Decades of mismanagement and instability have plagued Pakistan's economy , and Islamabad was recently forced to sign a deal with the International Monetary Fund (IMF) to stave off default.
Shops closed en masse in Karachi, Pakistan. Photo: AFP
But the global lender is demanding that the country cut widespread subsidies to reduce the cost of living, a move the IMF hopes will end a decades-long cycle of bailouts.
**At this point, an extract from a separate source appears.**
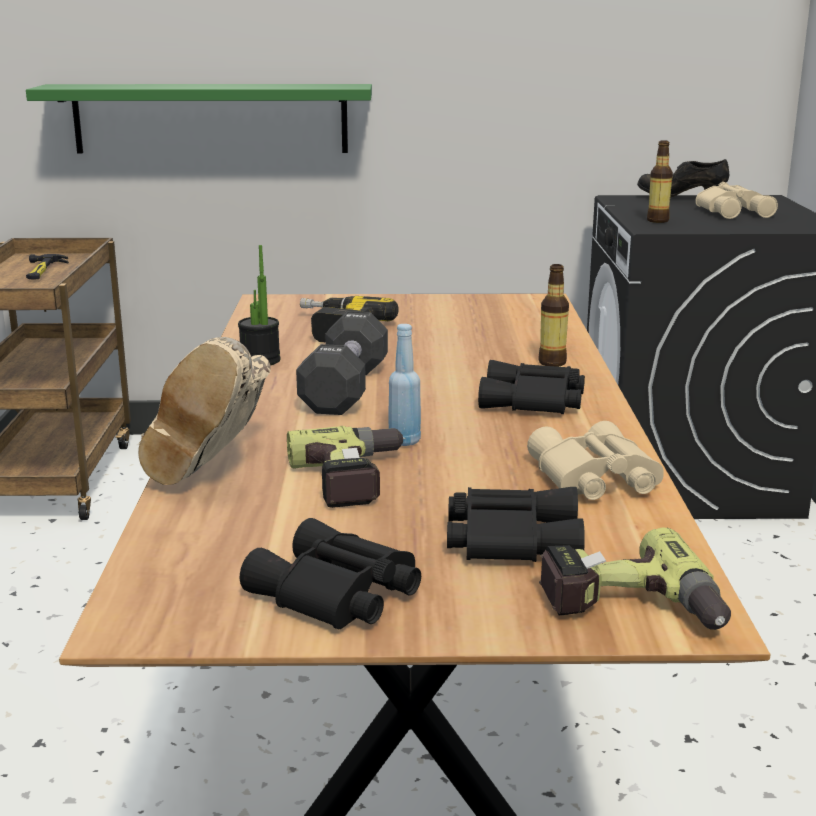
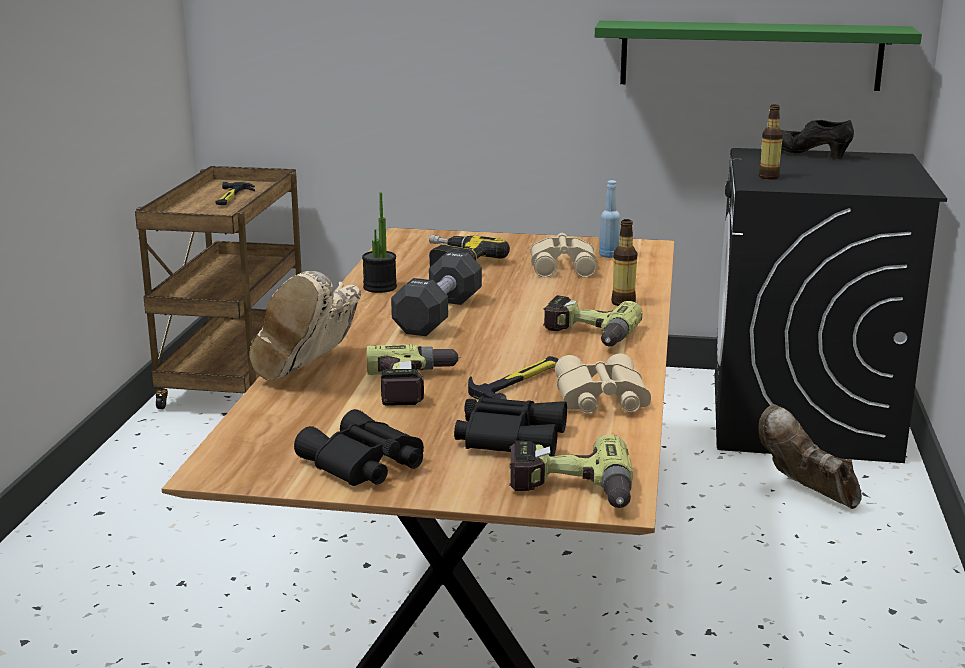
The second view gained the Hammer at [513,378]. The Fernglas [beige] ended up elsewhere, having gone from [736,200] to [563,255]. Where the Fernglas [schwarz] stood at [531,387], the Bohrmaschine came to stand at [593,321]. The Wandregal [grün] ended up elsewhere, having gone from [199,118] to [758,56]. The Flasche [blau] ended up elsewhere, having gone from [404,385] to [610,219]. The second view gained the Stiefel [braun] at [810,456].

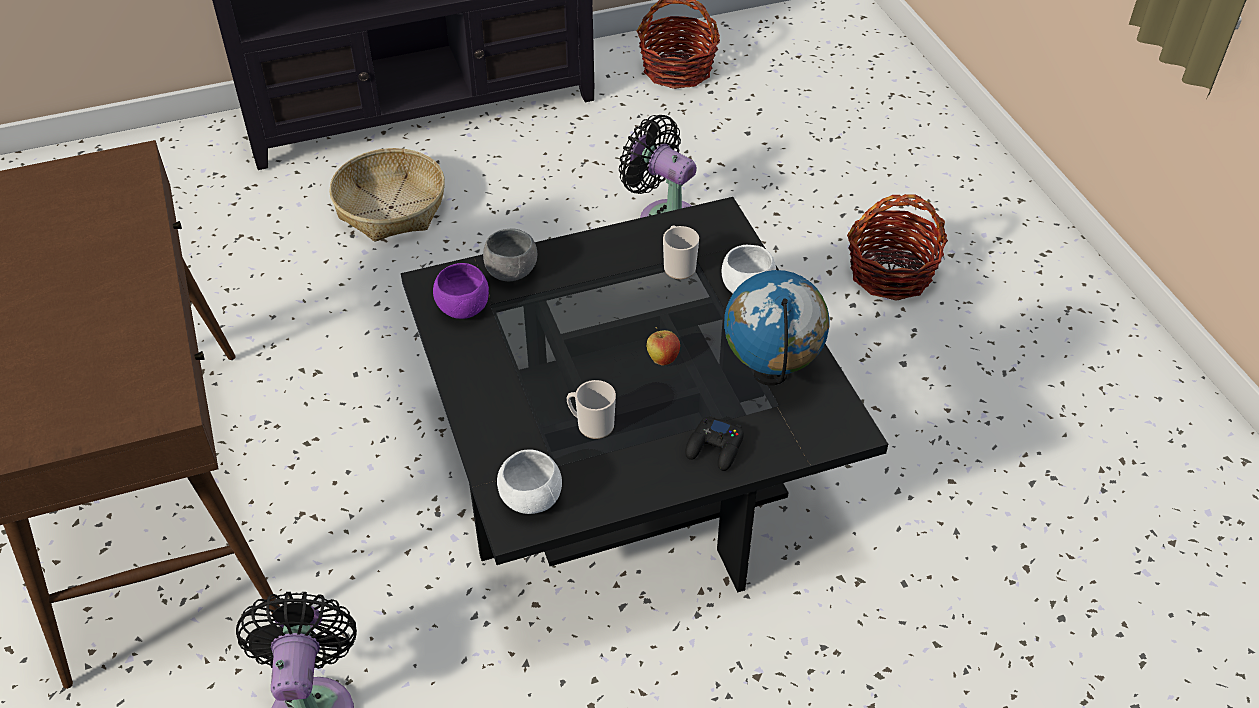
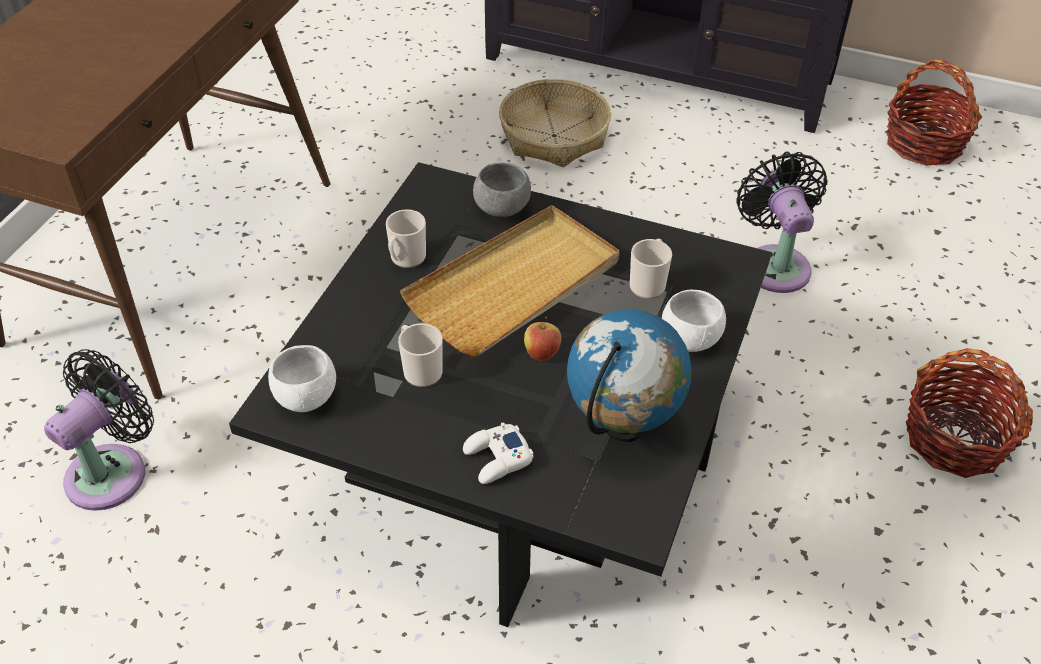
The second view gained the Henkelbecher at [406,238]. The second view gained the Tablett [beige] at [510,281]. What was the Gamepad [schwarz] at [714,443] turned into the Gamepad [weiß] at [498,453]. The second view lost the Schüssel [lila] at [461,291].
But the move has already sent electricity and gas prices soaring.
Thousands of shops closed in Lahore, Karachi and Peshawar, with banners hung over them protesting "unjustified increases in electricity and tax bills".
“Everyone is involved because the current situation has become unbearable,” said Ajmal Hashmi, president of the Lahore Town Traders Association. “Some relief measures need to be provided so that traders can continue their business.”
Businessmen hold enormous power in Pakistan, and the government faces the dilemma of pleasing the people while complying with IMF austerity measures.
On Friday, caretaker Prime Minister Anwaar-ul-Haq Kakar said people would have to pay higher bills because the country had no "second choice".
“Subsidies mean we are shifting our financial obligations into the future. Instead of solving the problem, this approach is just postponing it,” he said.
The government raised petrol prices above 300 rupees ($1) a litre for the first time this week, with the rupee also hitting a 76-year low against the US dollar.
Meanwhile, new data showed annual inflation in August was at 27.4%, with fuel bills rising 8% in July.
A caretaker government has been in place in Pakistan since parliament was dissolved last month. A date for general elections has yet to be announced.